» Supplied entries:
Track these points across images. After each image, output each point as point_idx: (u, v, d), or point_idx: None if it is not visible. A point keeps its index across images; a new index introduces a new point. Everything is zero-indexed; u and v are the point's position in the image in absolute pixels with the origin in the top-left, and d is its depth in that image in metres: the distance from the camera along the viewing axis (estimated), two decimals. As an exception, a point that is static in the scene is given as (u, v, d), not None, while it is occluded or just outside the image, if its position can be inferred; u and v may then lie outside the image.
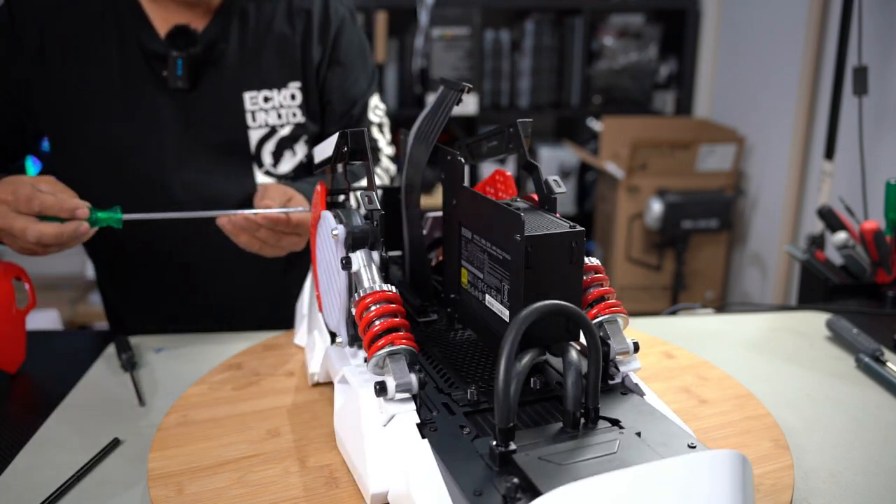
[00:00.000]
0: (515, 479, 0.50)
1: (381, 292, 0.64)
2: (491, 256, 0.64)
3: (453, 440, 0.57)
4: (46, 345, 0.96)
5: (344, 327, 0.70)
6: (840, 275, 1.21)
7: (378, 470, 0.57)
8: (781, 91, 2.32)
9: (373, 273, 0.66)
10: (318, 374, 0.79)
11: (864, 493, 0.63)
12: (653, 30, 2.86)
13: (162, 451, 0.67)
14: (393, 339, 0.61)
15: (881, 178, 1.24)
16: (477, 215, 0.66)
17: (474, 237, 0.67)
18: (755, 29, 2.50)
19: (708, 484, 0.45)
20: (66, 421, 0.76)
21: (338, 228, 0.67)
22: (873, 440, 0.72)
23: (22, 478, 0.66)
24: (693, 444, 0.55)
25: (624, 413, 0.60)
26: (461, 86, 0.73)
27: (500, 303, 0.63)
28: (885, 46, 1.87)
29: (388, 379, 0.60)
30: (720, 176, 2.52)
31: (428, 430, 0.58)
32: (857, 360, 0.88)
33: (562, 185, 0.69)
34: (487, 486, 0.51)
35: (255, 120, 1.08)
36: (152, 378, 0.85)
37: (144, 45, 1.02)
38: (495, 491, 0.50)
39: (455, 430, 0.58)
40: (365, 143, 0.70)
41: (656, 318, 1.06)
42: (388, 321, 0.62)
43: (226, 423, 0.73)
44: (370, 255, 0.67)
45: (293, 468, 0.64)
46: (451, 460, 0.54)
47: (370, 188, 0.71)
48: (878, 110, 1.87)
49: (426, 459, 0.55)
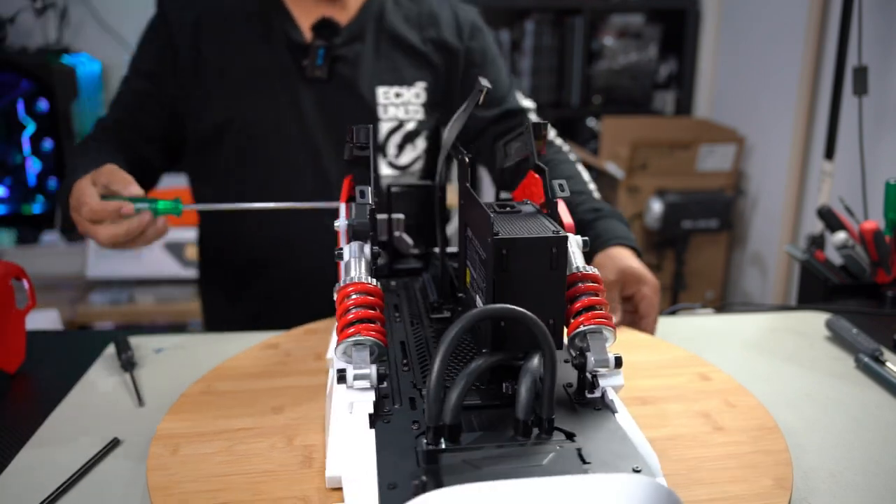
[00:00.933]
0: (425, 476, 0.50)
1: (362, 283, 0.64)
2: (480, 258, 0.64)
3: (399, 434, 0.56)
4: (46, 345, 0.96)
5: None
6: (840, 275, 1.21)
7: (336, 454, 0.59)
8: (781, 91, 2.32)
9: (360, 265, 0.67)
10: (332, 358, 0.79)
11: (864, 493, 0.63)
12: (653, 30, 2.86)
13: (176, 414, 0.72)
14: (361, 329, 0.61)
15: (881, 178, 1.24)
16: (474, 216, 0.67)
17: (472, 237, 0.67)
18: (755, 29, 2.50)
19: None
20: (66, 421, 0.76)
21: (338, 222, 0.69)
22: (873, 440, 0.72)
23: (22, 478, 0.66)
24: (638, 469, 0.52)
25: (584, 428, 0.57)
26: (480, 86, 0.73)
27: (483, 304, 0.63)
28: (885, 46, 1.87)
29: (348, 367, 0.60)
30: (720, 176, 2.52)
31: (381, 422, 0.58)
32: (857, 360, 0.88)
33: (565, 190, 0.69)
34: (404, 481, 0.50)
35: (385, 112, 1.16)
36: (152, 378, 0.85)
37: (289, 36, 1.12)
38: (408, 486, 0.50)
39: (407, 424, 0.58)
40: (370, 139, 0.73)
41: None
42: (362, 311, 0.62)
43: (240, 397, 0.76)
44: (361, 248, 0.68)
45: (279, 444, 0.67)
46: (386, 452, 0.54)
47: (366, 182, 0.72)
48: (878, 110, 1.87)
49: (366, 449, 0.55)
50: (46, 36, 2.60)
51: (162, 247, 2.44)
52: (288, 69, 1.13)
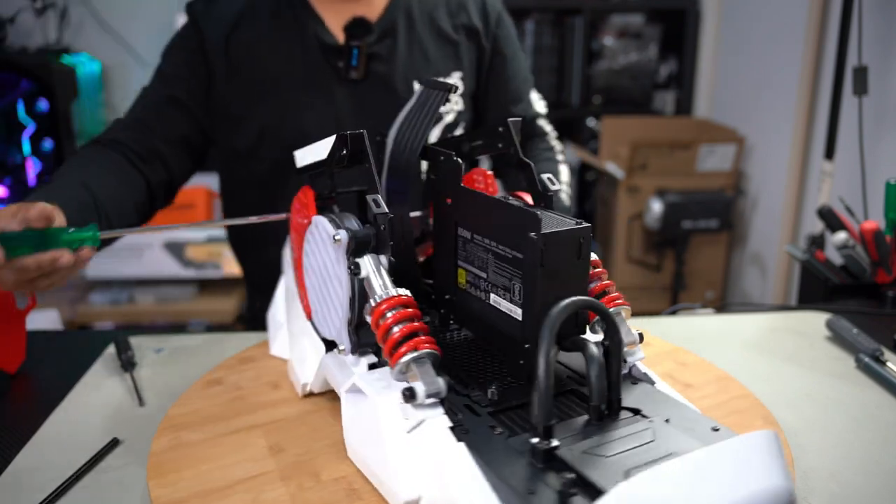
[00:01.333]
0: (569, 474, 0.49)
1: (395, 297, 0.62)
2: (497, 256, 0.64)
3: (487, 441, 0.56)
4: (46, 345, 0.96)
5: (346, 336, 0.69)
6: (840, 275, 1.21)
7: (407, 477, 0.56)
8: (781, 91, 2.32)
9: (384, 278, 0.64)
10: (311, 384, 0.76)
11: (864, 493, 0.63)
12: (653, 30, 2.86)
13: (161, 477, 0.63)
14: (416, 344, 0.60)
15: (881, 178, 1.24)
16: (479, 215, 0.66)
17: (475, 237, 0.67)
18: (755, 29, 2.50)
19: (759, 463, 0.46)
20: (66, 421, 0.76)
21: (340, 233, 0.65)
22: (873, 440, 0.72)
23: (22, 478, 0.66)
24: (717, 427, 0.56)
25: (641, 402, 0.61)
26: (448, 85, 0.73)
27: (509, 301, 0.63)
28: (885, 46, 1.87)
29: (416, 385, 0.58)
30: (720, 176, 2.52)
31: (459, 433, 0.57)
32: (857, 360, 0.88)
33: (556, 183, 0.71)
34: (538, 484, 0.50)
35: None
36: (152, 378, 0.85)
37: (322, 39, 1.11)
38: (547, 488, 0.49)
39: (486, 430, 0.58)
40: (366, 145, 0.69)
41: (656, 318, 1.06)
42: (407, 326, 0.61)
43: (222, 443, 0.68)
44: (378, 260, 0.66)
45: (308, 483, 0.62)
46: (492, 461, 0.53)
47: (374, 191, 0.69)
48: (878, 110, 1.87)
49: (466, 463, 0.53)
50: (46, 36, 2.60)
51: (162, 247, 2.44)
52: (323, 72, 1.12)
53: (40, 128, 2.47)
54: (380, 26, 1.13)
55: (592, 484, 0.48)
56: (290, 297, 0.88)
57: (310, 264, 0.73)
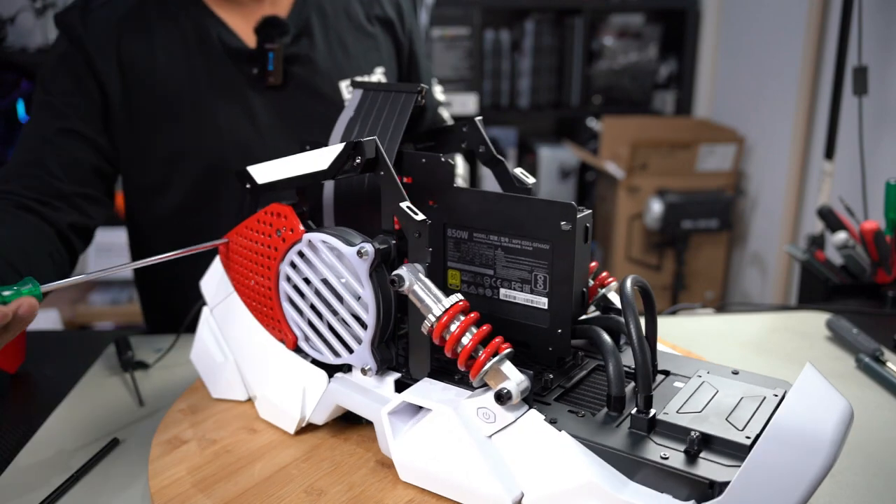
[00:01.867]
0: (693, 432, 0.53)
1: (455, 306, 0.60)
2: (510, 250, 0.65)
3: (580, 425, 0.57)
4: (46, 345, 0.96)
5: (370, 356, 0.65)
6: (840, 275, 1.21)
7: (506, 478, 0.56)
8: (781, 91, 2.32)
9: (431, 289, 0.61)
10: (311, 416, 0.69)
11: (864, 493, 0.63)
12: (653, 30, 2.86)
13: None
14: (494, 348, 0.59)
15: (881, 178, 1.24)
16: (483, 213, 0.66)
17: (474, 236, 0.67)
18: (755, 29, 2.50)
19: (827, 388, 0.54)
20: (66, 421, 0.76)
21: (365, 247, 0.61)
22: (873, 440, 0.72)
23: (22, 478, 0.66)
24: (736, 371, 0.64)
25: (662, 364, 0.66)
26: (418, 87, 0.70)
27: (529, 293, 0.66)
28: (885, 46, 1.86)
29: (508, 385, 0.57)
30: (720, 176, 2.52)
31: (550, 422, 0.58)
32: (857, 360, 0.88)
33: (530, 177, 0.72)
34: (660, 450, 0.53)
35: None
36: (152, 378, 0.85)
37: (227, 43, 0.98)
38: (671, 450, 0.53)
39: (568, 415, 0.59)
40: (381, 151, 0.63)
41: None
42: (477, 333, 0.59)
43: (250, 499, 0.60)
44: (416, 269, 0.61)
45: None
46: (603, 441, 0.55)
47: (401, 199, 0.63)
48: (878, 110, 1.87)
49: (576, 450, 0.54)
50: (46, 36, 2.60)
51: (162, 247, 2.44)
52: (234, 81, 0.99)
53: (40, 128, 2.47)
54: (294, 25, 1.01)
55: (713, 436, 0.53)
56: (236, 333, 0.76)
57: (301, 287, 0.67)
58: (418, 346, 0.64)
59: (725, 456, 0.52)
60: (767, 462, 0.48)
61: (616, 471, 0.54)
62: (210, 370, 0.77)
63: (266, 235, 0.68)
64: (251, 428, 0.72)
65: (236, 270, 0.74)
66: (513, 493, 0.56)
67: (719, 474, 0.50)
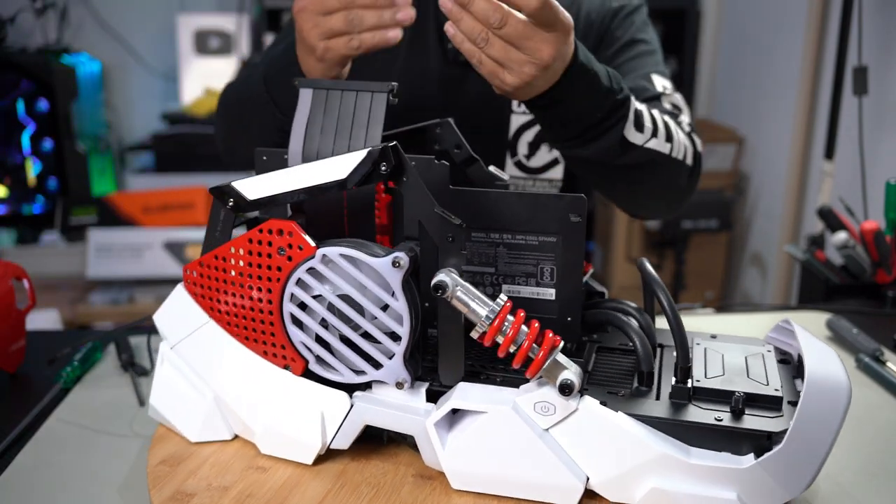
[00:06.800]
0: (737, 392, 0.57)
1: (503, 308, 0.58)
2: (513, 247, 0.66)
3: (628, 404, 0.59)
4: (46, 345, 0.96)
5: (404, 368, 0.62)
6: (840, 275, 1.21)
7: (572, 466, 0.59)
8: (781, 91, 2.32)
9: (475, 293, 0.59)
10: (334, 441, 0.65)
11: (864, 493, 0.63)
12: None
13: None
14: (549, 343, 0.58)
15: (881, 178, 1.24)
16: (481, 213, 0.66)
17: (472, 236, 0.67)
18: (755, 29, 2.50)
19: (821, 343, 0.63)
20: (66, 421, 0.76)
21: (400, 256, 0.59)
22: (873, 440, 0.72)
23: (22, 478, 0.66)
24: (714, 335, 0.70)
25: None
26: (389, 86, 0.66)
27: (535, 286, 0.67)
28: (885, 46, 1.86)
29: (568, 375, 0.57)
30: (720, 176, 2.52)
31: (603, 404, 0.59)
32: (857, 360, 0.88)
33: (504, 174, 0.74)
34: (714, 414, 0.57)
35: (519, 105, 1.02)
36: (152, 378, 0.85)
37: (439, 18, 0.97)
38: (721, 413, 0.57)
39: (609, 396, 0.61)
40: (405, 158, 0.61)
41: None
42: (531, 332, 0.59)
43: None
44: (454, 274, 0.59)
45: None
46: (659, 414, 0.58)
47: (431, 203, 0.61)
48: (878, 110, 1.87)
49: (637, 427, 0.57)
50: (46, 36, 2.60)
51: (162, 247, 2.44)
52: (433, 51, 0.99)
53: (40, 128, 2.47)
54: None
55: (753, 394, 0.58)
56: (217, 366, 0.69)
57: (312, 305, 0.63)
58: (451, 352, 0.62)
59: (765, 409, 0.57)
60: (811, 408, 0.54)
61: (676, 440, 0.57)
62: (183, 413, 0.70)
63: (265, 256, 0.63)
64: (258, 466, 0.65)
65: (215, 298, 0.67)
66: (581, 478, 0.59)
67: (773, 425, 0.56)
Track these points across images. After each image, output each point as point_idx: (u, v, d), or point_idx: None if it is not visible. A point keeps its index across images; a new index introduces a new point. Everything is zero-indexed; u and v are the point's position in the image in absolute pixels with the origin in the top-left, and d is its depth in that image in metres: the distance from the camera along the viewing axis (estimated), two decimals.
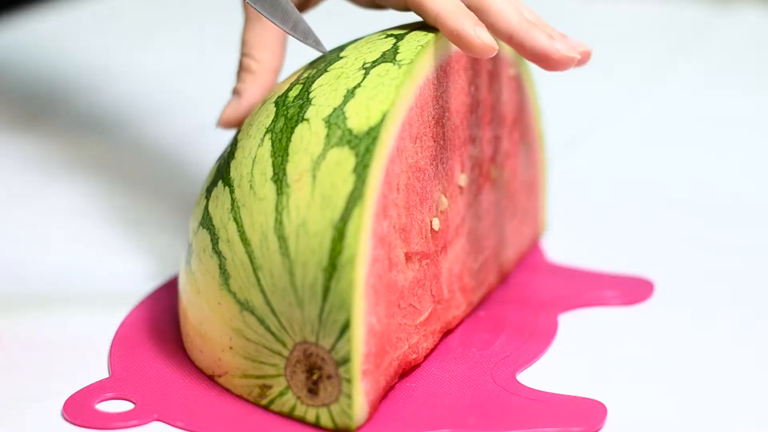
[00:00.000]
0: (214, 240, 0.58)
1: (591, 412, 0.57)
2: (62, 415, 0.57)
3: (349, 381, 0.54)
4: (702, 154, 0.90)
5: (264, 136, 0.58)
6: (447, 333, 0.64)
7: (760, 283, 0.70)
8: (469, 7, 0.61)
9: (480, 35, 0.59)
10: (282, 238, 0.55)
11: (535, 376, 0.61)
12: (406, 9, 0.63)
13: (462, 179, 0.63)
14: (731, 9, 1.22)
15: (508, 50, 0.68)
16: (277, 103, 0.60)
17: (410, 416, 0.57)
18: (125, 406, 0.58)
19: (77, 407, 0.57)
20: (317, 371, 0.55)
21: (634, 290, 0.69)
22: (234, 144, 0.60)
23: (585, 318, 0.66)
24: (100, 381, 0.59)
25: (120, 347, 0.62)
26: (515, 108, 0.69)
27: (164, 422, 0.57)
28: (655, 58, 1.11)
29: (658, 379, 0.61)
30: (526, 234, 0.73)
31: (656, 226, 0.78)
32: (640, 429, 0.57)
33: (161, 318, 0.65)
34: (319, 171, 0.55)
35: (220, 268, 0.57)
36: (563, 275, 0.71)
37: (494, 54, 0.59)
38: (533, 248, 0.74)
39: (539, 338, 0.64)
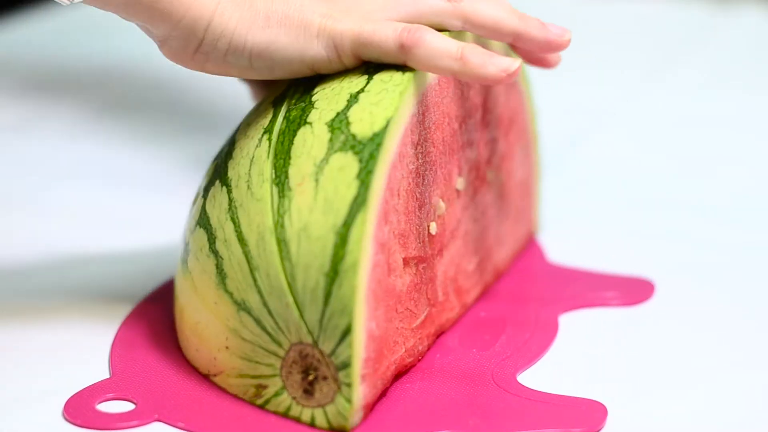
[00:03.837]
0: (211, 240, 0.58)
1: (591, 413, 0.57)
2: (63, 416, 0.57)
3: (349, 385, 0.54)
4: (702, 153, 0.90)
5: (262, 136, 0.58)
6: (440, 335, 0.63)
7: (760, 283, 0.70)
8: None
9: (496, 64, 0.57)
10: (283, 242, 0.55)
11: (535, 377, 0.60)
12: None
13: (459, 183, 0.63)
14: (731, 9, 1.22)
15: (501, 51, 0.67)
16: (275, 104, 0.60)
17: (410, 417, 0.57)
18: (126, 406, 0.58)
19: (78, 407, 0.57)
20: (313, 372, 0.55)
21: (634, 290, 0.69)
22: (231, 143, 0.60)
23: (585, 318, 0.66)
24: (101, 381, 0.59)
25: (120, 347, 0.62)
26: (511, 109, 0.69)
27: (165, 422, 0.57)
28: (655, 58, 1.11)
29: (658, 379, 0.61)
30: (519, 234, 0.73)
31: (656, 226, 0.78)
32: (640, 429, 0.57)
33: (161, 318, 0.65)
34: (322, 175, 0.55)
35: (217, 267, 0.57)
36: (563, 276, 0.71)
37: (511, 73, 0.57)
38: (533, 248, 0.74)
39: (539, 339, 0.64)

» Exercise: Starting with the line that holds "37: (494, 54, 0.59)", repeat exactly every line through the end of the material above, both ends included, without the pictures.

» Solution for this task:
37: (494, 54, 0.59)
38: (533, 248, 0.74)
39: (539, 338, 0.64)
[00:03.837]
0: (211, 240, 0.58)
1: (591, 413, 0.57)
2: (63, 416, 0.57)
3: (349, 385, 0.54)
4: (702, 153, 0.90)
5: (262, 136, 0.58)
6: (440, 335, 0.63)
7: (760, 283, 0.70)
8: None
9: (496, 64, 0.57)
10: (283, 242, 0.55)
11: (535, 377, 0.60)
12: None
13: (459, 183, 0.63)
14: (731, 9, 1.22)
15: (501, 51, 0.67)
16: (275, 104, 0.60)
17: (410, 417, 0.57)
18: (126, 406, 0.58)
19: (78, 407, 0.57)
20: (313, 372, 0.55)
21: (634, 290, 0.69)
22: (231, 143, 0.60)
23: (585, 318, 0.66)
24: (101, 381, 0.59)
25: (120, 347, 0.62)
26: (511, 109, 0.69)
27: (165, 422, 0.57)
28: (655, 58, 1.11)
29: (658, 379, 0.61)
30: (519, 234, 0.73)
31: (656, 226, 0.78)
32: (640, 429, 0.57)
33: (161, 318, 0.65)
34: (322, 175, 0.55)
35: (217, 267, 0.57)
36: (563, 276, 0.71)
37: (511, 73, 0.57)
38: (533, 248, 0.74)
39: (539, 339, 0.64)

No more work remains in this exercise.